The problem with this is that yes, there are real hindrances in the world. It is not a level playing field, and fair is something that only exists in a child’s imagination and cannot be pinned down in any real way. But the world is not entirely luck. In fact, you know that because in your own life there are things that you have done that have led to good outcomes and you know that if you had not done that thing, it would not have led to that good outcome.
So you can absolutely move the needle, and it’s not all luck.
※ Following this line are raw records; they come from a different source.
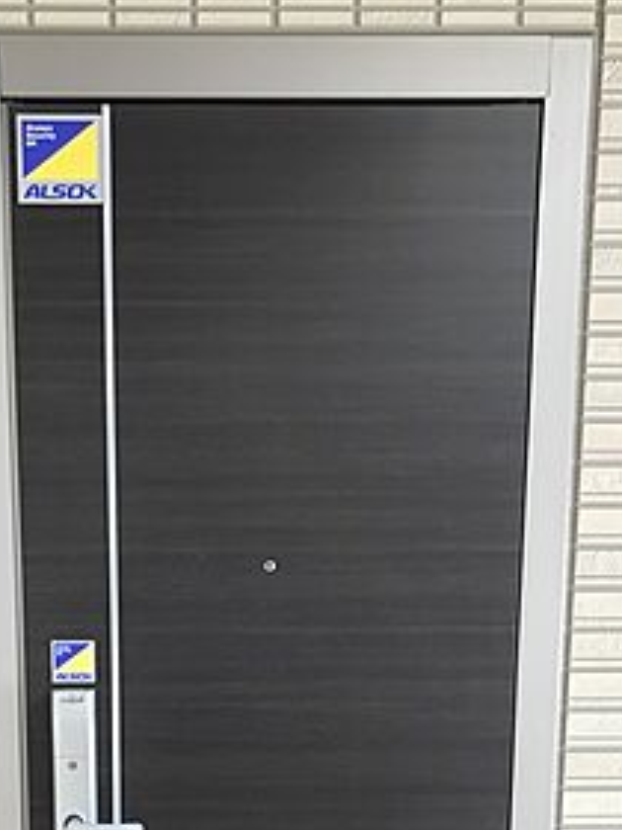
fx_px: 1150
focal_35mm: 48
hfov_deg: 30.0
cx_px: 207
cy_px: 697
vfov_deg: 37.8
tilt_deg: -9.2
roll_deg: -0.3
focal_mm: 3.99
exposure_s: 1/30
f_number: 1.8
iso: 32
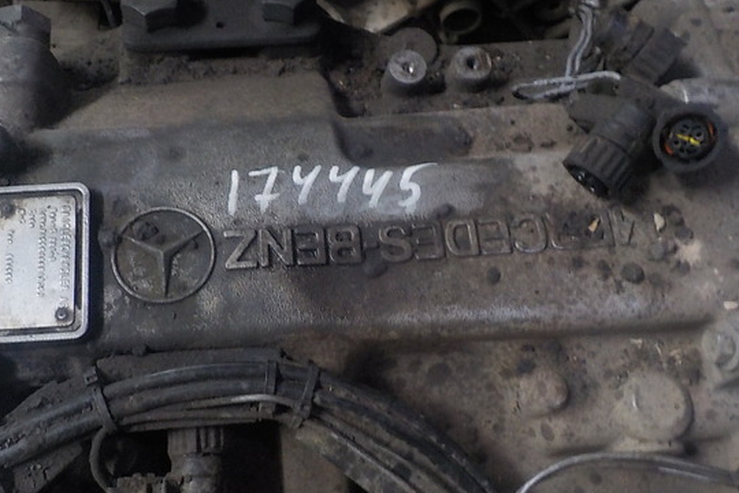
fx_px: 759
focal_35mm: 37
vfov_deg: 35.9
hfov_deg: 51.7
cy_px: 288
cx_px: 313
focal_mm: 4.1
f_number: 3.3
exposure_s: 1/15
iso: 400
And especially the longer the timeframe you’re talking about, the more intense the activity, the more iteration you take and the more thinking and choice you apply into it, the less luck matters. It recedes into the distance.
To give you a simple example, which most people won’t love because they’re not in Silicon Valley, but every brilliant person I met in Silicon Valley 20 years ago, every single one, the young brilliant ones, every single one is successful. Every single one. I cannot think of an exception. I should have gone back and just indexed them all based on their brilliance. By the way, that’s what Y Combinator does at scale, right? What a great mechanism.
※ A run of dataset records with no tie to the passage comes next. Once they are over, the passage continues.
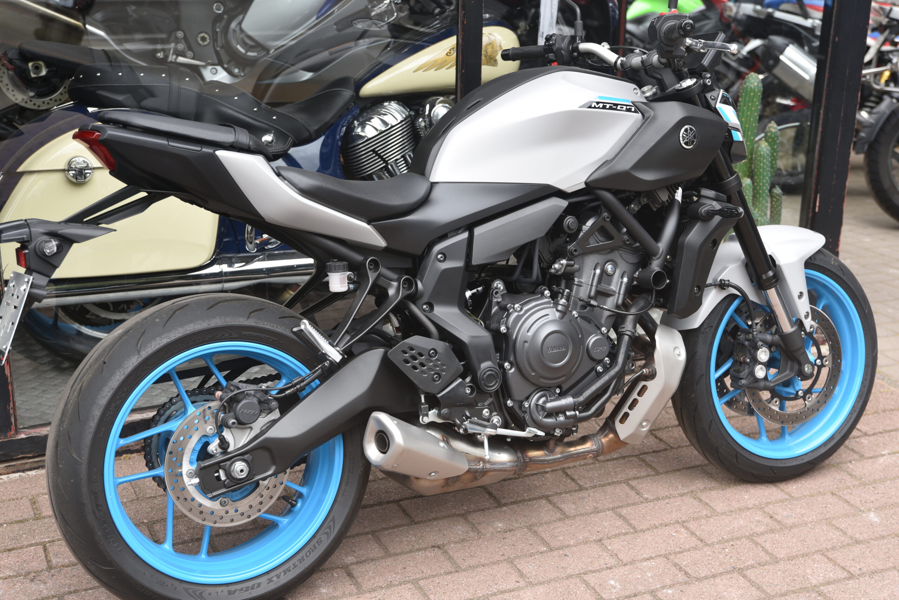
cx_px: 450
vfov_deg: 26.0
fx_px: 1299
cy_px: 300
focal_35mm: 52
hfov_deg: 38.2
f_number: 4.5
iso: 100
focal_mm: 52
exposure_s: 1/80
So it works. If people stick at it for 20 years, it works. Now you might say, “Easy for you to say, man, that’s for the people in Silicon Valley.”
No one was born here. They all moved here. They moved here because they wanted to be where the other smart kids were and because they wanted to be high agency. So agency does work, but if you’re keeping track of the time period, you’re going to be disappointed.
You’ll give up too soon. So you need a higher motivator. That’s why Elon goes to Mars, and that’s why Sam wants to invent AGI. And that’s why Steve Jobs wanted to build, 50 years ago, in the eighties he was talking about building a computer that would fit in a book.
He was talking about the iPad. So it’s these very long visions that sustain you over the long periods of time to actually build the thing you want to build and get to where you want to get.
So a cynical belief is self-fulfilling. A pessimistic belief is like you’re driving the motorcycle, but you’re looking at the brick wall that you’re supposed to turn away from. You will turn into the brick wall without even realizing it.
So you have to preserve your agency. You have to preserve your belief that you can change things. You’re born with agency. Children are high-agency. They go get what they want. If they want something, they see it, they go get it. You have to preserve your agency. You have to preserve your belief that you can change things.